MATERIAL FOR THIS TASK Start Marker

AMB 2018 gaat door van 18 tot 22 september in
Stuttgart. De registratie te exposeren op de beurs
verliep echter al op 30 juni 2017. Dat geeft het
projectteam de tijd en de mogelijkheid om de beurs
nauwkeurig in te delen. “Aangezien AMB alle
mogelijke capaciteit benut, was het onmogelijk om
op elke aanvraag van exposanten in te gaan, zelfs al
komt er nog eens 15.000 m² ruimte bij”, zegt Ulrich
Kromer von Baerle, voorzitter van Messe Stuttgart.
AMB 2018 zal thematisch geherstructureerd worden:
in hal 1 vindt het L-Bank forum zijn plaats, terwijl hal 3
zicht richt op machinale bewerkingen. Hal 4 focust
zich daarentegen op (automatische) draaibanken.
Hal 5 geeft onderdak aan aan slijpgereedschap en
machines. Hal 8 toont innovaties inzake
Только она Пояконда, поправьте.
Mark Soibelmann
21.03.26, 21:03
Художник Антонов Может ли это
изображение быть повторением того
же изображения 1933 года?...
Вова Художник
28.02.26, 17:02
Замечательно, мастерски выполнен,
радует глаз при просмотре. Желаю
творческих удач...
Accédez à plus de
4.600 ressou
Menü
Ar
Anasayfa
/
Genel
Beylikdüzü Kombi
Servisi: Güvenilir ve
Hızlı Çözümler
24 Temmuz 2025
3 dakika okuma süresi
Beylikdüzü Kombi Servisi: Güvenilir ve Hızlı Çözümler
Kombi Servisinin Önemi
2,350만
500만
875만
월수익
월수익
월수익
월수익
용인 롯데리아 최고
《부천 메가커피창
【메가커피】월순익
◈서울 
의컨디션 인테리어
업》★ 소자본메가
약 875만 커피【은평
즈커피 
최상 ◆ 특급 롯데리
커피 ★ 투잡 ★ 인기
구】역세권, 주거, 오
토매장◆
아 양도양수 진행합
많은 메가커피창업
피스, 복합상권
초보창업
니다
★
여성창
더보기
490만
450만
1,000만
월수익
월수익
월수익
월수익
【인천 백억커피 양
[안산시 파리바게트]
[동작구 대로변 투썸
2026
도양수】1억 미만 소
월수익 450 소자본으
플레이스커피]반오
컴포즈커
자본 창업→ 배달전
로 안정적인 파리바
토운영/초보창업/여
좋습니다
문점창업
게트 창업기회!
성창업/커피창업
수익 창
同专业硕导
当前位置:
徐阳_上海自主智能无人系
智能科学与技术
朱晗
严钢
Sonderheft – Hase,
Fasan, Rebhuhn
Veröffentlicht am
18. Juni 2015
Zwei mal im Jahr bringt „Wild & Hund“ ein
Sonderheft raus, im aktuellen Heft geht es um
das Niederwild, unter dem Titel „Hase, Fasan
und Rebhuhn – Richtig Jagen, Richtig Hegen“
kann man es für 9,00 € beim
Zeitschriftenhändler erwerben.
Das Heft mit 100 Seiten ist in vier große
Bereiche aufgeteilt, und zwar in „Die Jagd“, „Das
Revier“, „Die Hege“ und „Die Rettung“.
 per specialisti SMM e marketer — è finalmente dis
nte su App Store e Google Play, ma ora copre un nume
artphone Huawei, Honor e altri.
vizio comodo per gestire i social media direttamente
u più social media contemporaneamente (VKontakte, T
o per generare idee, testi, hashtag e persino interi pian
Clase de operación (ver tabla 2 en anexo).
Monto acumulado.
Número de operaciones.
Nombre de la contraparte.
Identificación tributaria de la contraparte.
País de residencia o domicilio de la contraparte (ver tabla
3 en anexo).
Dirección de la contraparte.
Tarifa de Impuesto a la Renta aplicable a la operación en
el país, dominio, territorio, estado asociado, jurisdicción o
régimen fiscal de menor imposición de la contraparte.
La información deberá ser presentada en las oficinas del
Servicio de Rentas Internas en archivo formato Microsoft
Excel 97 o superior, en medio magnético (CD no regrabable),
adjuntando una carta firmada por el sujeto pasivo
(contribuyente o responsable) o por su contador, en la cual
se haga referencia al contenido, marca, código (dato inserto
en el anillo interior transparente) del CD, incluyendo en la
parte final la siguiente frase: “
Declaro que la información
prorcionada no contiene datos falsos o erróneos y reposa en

MATERIAL FOR THIS TASK End Marker

TASK: How many lines in the items above contain the string "social", with uppercase and lowercase treated as different? Reply with the number alone.

EXERCISE RESPONSE: 2